Find the line containing "MUSIC VIDEO" in the records below. Copy exactly that line and each one after it, ending at the line containing "Seminar, Optimization and systems theory", and nothing more.
★ ★ ★ ★ ★ ★ ★
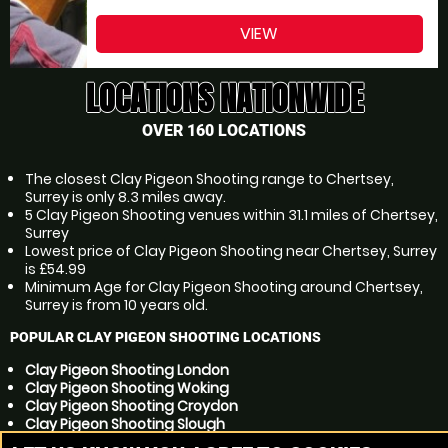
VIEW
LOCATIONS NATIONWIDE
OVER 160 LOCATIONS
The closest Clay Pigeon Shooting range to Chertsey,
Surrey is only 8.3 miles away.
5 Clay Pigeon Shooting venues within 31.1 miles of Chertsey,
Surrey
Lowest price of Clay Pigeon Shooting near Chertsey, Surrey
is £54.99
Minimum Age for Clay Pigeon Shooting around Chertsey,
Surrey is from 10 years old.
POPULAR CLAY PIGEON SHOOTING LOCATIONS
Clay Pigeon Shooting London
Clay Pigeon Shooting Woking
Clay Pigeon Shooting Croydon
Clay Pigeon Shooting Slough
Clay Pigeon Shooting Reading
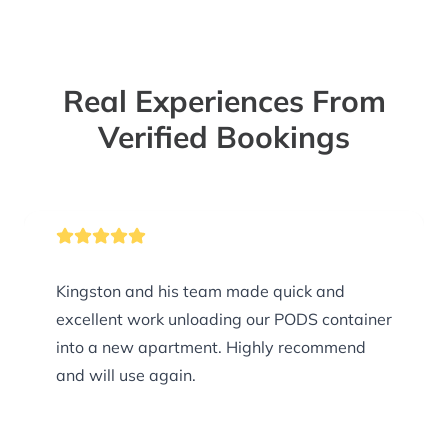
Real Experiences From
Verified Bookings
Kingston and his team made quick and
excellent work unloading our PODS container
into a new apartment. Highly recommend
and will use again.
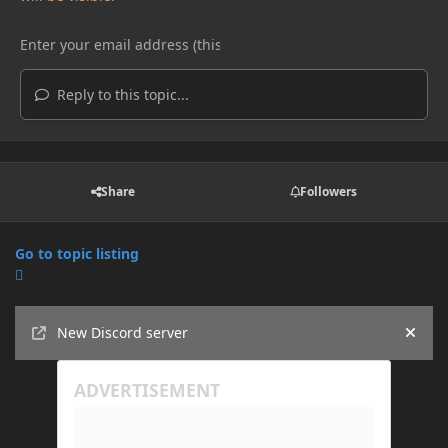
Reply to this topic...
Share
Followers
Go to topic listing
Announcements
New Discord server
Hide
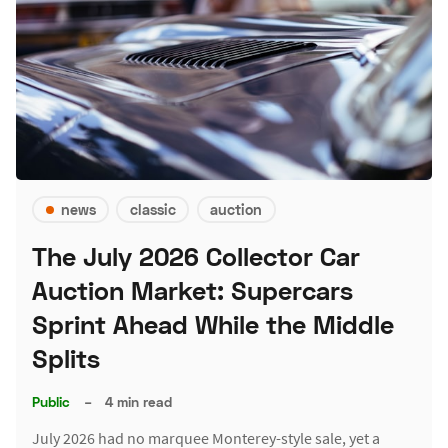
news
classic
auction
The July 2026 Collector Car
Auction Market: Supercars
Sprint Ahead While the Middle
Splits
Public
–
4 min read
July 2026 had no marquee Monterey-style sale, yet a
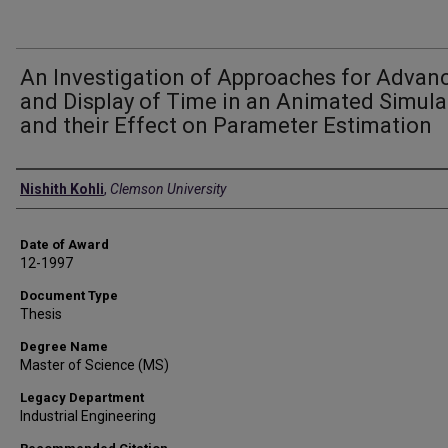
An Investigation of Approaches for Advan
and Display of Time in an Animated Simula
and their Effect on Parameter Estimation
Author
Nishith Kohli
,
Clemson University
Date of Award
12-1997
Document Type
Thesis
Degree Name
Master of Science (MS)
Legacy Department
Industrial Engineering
★ ★ ★ ★ ★ ★ ★
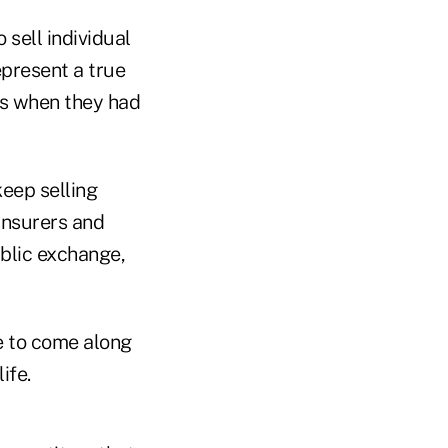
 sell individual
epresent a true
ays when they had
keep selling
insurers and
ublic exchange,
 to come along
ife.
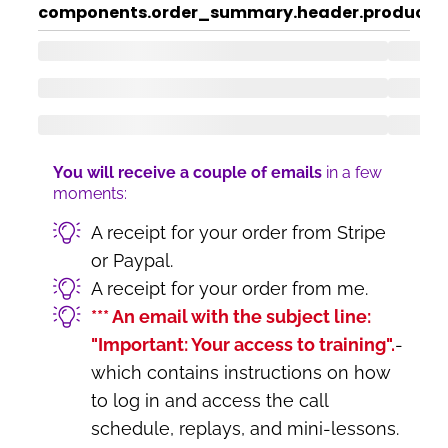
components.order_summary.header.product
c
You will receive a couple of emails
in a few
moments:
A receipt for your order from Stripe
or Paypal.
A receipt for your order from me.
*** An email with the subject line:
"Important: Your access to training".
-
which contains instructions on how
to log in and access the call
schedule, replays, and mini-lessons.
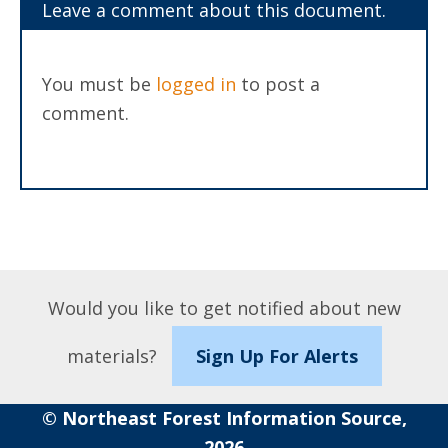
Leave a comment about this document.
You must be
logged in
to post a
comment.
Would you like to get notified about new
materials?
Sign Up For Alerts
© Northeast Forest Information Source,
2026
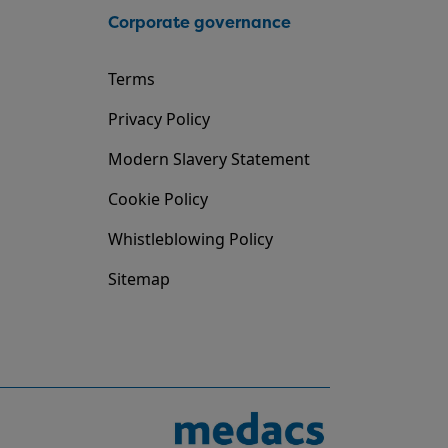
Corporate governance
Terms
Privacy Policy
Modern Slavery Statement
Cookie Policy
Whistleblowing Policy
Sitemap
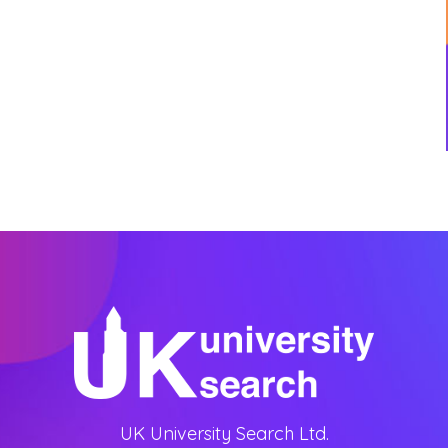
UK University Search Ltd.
★ ★ ★ ★ ★ ★ ★
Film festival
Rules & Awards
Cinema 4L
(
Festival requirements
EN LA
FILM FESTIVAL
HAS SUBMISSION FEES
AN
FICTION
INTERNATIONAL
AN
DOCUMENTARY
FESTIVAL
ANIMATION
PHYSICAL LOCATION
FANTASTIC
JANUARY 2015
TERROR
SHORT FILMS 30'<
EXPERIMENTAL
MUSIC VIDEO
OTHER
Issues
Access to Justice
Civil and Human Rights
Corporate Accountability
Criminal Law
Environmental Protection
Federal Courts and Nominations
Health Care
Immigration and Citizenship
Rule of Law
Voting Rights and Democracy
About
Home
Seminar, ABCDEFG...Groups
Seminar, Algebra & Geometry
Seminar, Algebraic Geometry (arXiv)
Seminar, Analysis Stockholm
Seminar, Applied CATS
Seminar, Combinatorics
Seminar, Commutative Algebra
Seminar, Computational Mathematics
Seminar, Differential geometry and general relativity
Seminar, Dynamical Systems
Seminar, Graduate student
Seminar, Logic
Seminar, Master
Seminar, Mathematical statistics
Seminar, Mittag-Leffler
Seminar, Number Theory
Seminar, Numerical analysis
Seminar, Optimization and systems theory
★ ★ ★ ★ ★ ★ ★
■ **Output of the exercise**:
MUSIC VIDEO
OTHER
Issues
Access to Justice
Civil and Human Rights
Corporate Accountability
Criminal Law
Environmental Protection
Federal Courts and Nominations
Health Care
Immigration and Citizenship
Rule of Law
Voting Rights and Democracy
About
Home
Seminar, ABCDEFG...Groups
Seminar, Algebra & Geometry
Seminar, Algebraic Geometry (arXiv)
Seminar, Analysis Stockholm
Seminar, Applied CATS
Seminar, Combinatorics
Seminar, Commutative Algebra
Seminar, Computational Mathematics
Seminar, Differential geometry and general relativity
Seminar, Dynamical Systems
Seminar, Graduate student
Seminar, Logic
Seminar, Master
Seminar, Mathematical statistics
Seminar, Mittag-Leffler
Seminar, Number Theory
Seminar, Numerical analysis
Seminar, Optimization and systems theory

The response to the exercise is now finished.